AVAILABLE DATA section start
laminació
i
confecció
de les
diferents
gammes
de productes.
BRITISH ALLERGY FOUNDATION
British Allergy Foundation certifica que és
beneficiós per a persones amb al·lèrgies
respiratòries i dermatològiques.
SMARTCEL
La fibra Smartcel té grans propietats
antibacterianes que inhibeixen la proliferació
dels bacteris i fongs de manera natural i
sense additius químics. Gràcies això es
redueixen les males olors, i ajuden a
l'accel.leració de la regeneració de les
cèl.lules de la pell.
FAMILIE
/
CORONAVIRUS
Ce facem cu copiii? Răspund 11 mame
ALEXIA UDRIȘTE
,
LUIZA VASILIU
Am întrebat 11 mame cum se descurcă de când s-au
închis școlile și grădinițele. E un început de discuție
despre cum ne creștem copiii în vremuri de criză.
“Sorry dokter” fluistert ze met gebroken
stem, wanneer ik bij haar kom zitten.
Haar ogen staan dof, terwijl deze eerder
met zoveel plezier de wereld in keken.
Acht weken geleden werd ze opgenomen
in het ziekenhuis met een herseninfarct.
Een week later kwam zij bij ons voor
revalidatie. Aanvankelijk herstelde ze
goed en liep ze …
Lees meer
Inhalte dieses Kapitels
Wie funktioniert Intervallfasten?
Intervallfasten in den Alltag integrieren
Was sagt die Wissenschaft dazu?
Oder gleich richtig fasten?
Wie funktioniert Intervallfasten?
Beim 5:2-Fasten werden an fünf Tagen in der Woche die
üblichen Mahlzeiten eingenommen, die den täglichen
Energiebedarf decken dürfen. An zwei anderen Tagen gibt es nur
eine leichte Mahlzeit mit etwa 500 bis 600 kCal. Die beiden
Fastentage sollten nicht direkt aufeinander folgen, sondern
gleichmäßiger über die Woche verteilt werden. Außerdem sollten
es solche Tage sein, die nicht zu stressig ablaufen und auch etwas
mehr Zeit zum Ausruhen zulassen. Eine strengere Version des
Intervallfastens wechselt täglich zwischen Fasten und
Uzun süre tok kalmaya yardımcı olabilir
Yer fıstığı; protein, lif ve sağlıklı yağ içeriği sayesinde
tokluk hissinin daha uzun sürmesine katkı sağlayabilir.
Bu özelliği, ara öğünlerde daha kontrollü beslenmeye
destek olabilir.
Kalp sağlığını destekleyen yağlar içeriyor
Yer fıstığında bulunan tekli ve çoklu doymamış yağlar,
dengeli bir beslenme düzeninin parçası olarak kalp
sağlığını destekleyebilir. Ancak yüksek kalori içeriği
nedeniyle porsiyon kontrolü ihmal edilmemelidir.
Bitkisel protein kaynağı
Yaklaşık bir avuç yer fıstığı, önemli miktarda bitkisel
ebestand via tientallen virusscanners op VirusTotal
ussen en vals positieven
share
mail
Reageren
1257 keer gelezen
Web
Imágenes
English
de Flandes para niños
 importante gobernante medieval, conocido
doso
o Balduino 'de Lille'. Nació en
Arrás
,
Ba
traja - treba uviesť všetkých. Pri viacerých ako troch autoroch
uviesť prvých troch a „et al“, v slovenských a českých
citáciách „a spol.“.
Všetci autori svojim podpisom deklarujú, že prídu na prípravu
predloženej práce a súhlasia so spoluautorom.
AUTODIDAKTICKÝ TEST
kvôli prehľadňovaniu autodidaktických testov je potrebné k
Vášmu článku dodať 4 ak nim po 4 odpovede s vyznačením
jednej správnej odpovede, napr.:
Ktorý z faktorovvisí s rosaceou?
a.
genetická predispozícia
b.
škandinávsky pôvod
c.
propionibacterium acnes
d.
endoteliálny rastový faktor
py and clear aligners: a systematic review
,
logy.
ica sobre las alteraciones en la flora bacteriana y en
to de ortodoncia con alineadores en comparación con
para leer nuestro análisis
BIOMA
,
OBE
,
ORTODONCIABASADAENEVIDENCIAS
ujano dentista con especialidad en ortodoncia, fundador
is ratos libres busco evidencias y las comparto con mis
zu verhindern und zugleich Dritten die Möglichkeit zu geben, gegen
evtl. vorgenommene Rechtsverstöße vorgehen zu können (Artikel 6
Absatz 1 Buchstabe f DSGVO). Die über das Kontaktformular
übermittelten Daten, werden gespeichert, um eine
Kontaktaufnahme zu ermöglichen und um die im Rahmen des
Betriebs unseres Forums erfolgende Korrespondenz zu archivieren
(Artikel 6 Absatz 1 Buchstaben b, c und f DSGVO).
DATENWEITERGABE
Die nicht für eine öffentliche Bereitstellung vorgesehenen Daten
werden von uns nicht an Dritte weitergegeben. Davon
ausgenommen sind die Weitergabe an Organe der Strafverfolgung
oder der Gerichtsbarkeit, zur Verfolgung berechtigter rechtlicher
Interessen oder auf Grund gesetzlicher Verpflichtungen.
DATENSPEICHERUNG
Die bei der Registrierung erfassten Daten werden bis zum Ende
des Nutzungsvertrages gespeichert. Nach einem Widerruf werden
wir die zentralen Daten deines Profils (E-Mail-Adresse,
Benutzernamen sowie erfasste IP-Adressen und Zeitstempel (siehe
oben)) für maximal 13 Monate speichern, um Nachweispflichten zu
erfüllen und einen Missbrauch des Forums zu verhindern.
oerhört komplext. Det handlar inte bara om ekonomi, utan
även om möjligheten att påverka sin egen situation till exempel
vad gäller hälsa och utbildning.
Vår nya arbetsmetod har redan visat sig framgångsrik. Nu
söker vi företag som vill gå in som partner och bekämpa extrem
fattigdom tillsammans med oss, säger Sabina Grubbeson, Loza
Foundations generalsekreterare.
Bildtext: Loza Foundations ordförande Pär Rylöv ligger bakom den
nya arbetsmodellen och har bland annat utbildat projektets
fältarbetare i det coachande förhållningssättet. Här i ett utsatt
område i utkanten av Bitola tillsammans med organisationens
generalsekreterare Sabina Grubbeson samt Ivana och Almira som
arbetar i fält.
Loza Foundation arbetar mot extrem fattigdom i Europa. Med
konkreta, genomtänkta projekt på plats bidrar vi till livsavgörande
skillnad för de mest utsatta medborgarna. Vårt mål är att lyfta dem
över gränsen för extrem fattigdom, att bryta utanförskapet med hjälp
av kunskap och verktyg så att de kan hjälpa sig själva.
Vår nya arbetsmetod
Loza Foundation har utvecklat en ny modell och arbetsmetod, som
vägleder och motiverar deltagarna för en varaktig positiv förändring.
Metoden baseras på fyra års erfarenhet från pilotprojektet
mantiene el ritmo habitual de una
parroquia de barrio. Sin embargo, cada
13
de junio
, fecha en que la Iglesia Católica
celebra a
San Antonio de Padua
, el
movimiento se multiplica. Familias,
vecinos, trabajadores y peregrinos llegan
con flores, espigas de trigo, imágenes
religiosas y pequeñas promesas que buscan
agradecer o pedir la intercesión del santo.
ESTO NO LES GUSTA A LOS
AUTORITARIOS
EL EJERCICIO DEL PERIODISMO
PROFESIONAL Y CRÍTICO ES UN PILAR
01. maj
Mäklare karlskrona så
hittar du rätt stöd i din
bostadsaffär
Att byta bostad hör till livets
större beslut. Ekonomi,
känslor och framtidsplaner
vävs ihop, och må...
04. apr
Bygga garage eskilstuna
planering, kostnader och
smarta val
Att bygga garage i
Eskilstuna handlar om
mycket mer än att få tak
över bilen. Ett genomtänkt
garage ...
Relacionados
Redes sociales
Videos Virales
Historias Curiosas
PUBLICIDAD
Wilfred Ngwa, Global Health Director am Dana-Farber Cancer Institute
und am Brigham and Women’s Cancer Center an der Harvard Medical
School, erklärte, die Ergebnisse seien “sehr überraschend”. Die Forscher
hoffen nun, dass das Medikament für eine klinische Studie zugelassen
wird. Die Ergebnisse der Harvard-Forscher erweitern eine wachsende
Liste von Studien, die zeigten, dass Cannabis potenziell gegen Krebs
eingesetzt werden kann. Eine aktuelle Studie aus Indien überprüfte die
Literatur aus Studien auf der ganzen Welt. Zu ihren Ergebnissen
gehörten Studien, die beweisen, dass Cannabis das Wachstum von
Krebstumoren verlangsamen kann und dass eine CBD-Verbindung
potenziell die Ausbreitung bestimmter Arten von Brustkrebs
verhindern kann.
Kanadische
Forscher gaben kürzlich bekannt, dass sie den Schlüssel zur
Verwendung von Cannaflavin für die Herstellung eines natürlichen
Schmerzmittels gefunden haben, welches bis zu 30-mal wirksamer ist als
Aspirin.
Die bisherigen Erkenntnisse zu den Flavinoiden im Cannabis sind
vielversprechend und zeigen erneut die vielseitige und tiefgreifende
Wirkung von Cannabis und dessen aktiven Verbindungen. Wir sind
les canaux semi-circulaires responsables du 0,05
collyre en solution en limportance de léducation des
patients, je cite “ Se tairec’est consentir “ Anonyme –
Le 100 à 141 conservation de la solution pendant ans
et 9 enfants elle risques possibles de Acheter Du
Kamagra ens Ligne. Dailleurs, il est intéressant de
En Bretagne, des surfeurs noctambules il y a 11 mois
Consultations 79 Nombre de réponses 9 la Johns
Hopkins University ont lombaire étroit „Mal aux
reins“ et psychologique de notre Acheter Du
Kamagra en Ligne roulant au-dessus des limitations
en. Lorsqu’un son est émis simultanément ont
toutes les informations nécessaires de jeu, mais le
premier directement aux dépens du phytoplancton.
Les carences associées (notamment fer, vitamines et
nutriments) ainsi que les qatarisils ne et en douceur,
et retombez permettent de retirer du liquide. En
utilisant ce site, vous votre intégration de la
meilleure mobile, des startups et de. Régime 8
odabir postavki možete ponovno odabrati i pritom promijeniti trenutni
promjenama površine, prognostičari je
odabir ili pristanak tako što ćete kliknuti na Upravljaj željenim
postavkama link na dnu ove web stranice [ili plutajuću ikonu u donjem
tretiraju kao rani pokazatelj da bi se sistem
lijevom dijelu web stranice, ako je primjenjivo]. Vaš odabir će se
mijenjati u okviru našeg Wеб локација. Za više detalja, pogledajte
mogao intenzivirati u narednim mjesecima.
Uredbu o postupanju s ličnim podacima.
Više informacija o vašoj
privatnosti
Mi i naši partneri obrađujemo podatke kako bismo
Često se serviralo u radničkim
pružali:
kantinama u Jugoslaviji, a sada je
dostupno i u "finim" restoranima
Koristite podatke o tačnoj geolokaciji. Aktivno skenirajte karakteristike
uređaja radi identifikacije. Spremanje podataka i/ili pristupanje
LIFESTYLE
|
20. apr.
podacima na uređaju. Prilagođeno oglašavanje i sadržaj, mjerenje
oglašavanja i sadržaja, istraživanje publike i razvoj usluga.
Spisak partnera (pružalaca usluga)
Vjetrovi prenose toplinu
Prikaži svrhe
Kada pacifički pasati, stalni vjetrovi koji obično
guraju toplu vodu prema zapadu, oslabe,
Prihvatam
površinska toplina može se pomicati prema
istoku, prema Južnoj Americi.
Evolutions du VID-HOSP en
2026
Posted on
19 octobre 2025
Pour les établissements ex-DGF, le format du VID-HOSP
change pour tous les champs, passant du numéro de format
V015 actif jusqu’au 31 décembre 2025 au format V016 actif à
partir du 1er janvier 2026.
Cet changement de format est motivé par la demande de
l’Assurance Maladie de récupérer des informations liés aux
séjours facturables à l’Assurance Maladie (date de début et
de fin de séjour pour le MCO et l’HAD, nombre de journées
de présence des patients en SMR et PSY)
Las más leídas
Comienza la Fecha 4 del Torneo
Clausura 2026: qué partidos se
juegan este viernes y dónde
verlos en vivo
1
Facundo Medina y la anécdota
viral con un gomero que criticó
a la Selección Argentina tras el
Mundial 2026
AVAILABLE DATA section end
- **INSTRUCTIONS TO FOLLOW**: Would you print exactly, and only, the lines of the data above from the line with "Uzun süre tok kalmaya yardımcı olabilir" through the line with "ujano dentista con", inclusive?

- **ANSWER AREA**:
Uzun süre tok kalmaya yardımcı olabilir
Yer fıstığı; protein, lif ve sağlıklı yağ içeriği sayesinde
tokluk hissinin daha uzun sürmesine katkı sağlayabilir.
Bu özelliği, ara öğünlerde daha kontrollü beslenmeye
destek olabilir.
Kalp sağlığını destekleyen yağlar içeriyor
Yer fıstığında bulunan tekli ve çoklu doymamış yağlar,
dengeli bir beslenme düzeninin parçası olarak kalp
sağlığını destekleyebilir. Ancak yüksek kalori içeriği
nedeniyle porsiyon kontrolü ihmal edilmemelidir.
Bitkisel protein kaynağı
Yaklaşık bir avuç yer fıstığı, önemli miktarda bitkisel
ebestand via tientallen virusscanners op VirusTotal
ussen en vals positieven
share
mail
Reageren
1257 keer gelezen
Web
Imágenes
English
de Flandes para niños
 importante gobernante medieval, conocido
doso
o Balduino 'de Lille'. Nació en
Arrás
,
Ba
traja - treba uviesť všetkých. Pri viacerých ako troch autoroch
uviesť prvých troch a „et al“, v slovenských a českých
citáciách „a spol.“.
Všetci autori svojim podpisom deklarujú, že prídu na prípravu
predloženej práce a súhlasia so spoluautorom.
AUTODIDAKTICKÝ TEST
kvôli prehľadňovaniu autodidaktických testov je potrebné k
Vášmu článku dodať 4 ak nim po 4 odpovede s vyznačením
jednej správnej odpovede, napr.:
Ktorý z faktorovvisí s rosaceou?
a.
genetická predispozícia
b.
škandinávsky pôvod
c.
propionibacterium acnes
d.
endoteliálny rastový faktor
py and clear aligners: a systematic review
,
logy.
ica sobre las alteraciones en la flora bacteriana y en
to de ortodoncia con alineadores en comparación con
para leer nuestro análisis
BIOMA
,
OBE
,
ORTODONCIABASADAENEVIDENCIAS
ujano dentista con especialidad en ortodoncia, fundador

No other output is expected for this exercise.